When picking out your portfolio, it's essential to find the right stocks. Of course, you'll come across a few flops (believe me, I know). That's what I'm here to help you find. Here are five stocks that will be problematic for your bottom line.
WWE: While the stock has grown over the past year (11.59%), there are some legit concerns with the brand. For example, the Connecticut-based company is having trouble selling tickets for Wrestlemania 38. There's also the emergence of AEW, a wrestling company owned by Shahid and Tony Khan of the NFL's Jacksonville Jaguars. There's also the plummeting television ratings, drastically down from their glory days of the late 90s and 2000s. On top of that, it has a PE ratio of 27.83, making it slightly overvalued. If you have WWE in your portfolio, it's best not to sell it, though. The aforementioned gains from last year make it a good stock. Plus, Vince McMahon has a chance for a new rights deal that'll make him a fortune.
General Motors: Personally, I prefer Ford if you're looking at the Big Three Automobile stocks. Ford is drastically undervalued, is gaining steam in the electric vehicle market, and has room for growth. However, I can't say the same for General Motors. The other Detroit-based company has lost 19.41% of its value over the past year. Plus, the American auto market is becoming more crowded every year and auto stocks drastically sell off due to macroeconomic reasons.
Electronic Arts: I'm not a big fan of EA's business practices. From alleged anti-competitive practices to "loot crates", the gaming company rubs me the wrong way. It's also overvalued with a PE ratio of 56.88. Companies like Microsoft and Sony are better at catering to the casual gamer. They also have greater resources than EA does, with the ability to make their own consoles. It's tough for third-party developers to stand out as game-changing stocks, especially if they don't offer innovation and cutting-edge consoles.

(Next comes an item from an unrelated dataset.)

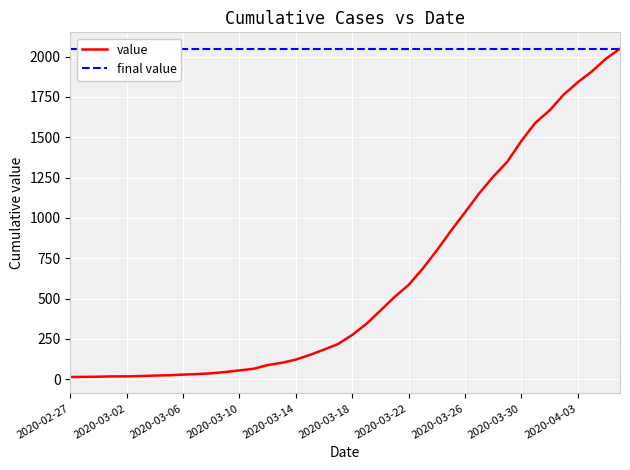

Between 2020-04-04 and 2020-03-01, which is larger?

2020-04-04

Netflix: Wait, a FAANG stock? On this list? Unfortunately, that's the case for this entertainment service. In November, it was riding high at $691.69. Now, that price has nearly been halved, sitting at $360.21. That was due to its EPS drastically dropping for the fourth quarter. There's also Netflix burning through billions of dollars to make new content. Granted, the company is dabbling in new areas, such as gaming and daily trivia games. However, subscription services for on-demand viewing have emerged. Just look at Disney+ and Peacock.
Appian: Last year, Appian was up 1,408.93%, sitting pretty at $226.34. Now? The Virginia-based company is at $53.69. What a fall from grace. The same can be said for their EPS, which shows fallen earnings. While that number has steadily gone up and other stocks have taken a hit, it's still alarming to see a stock lose four times its value.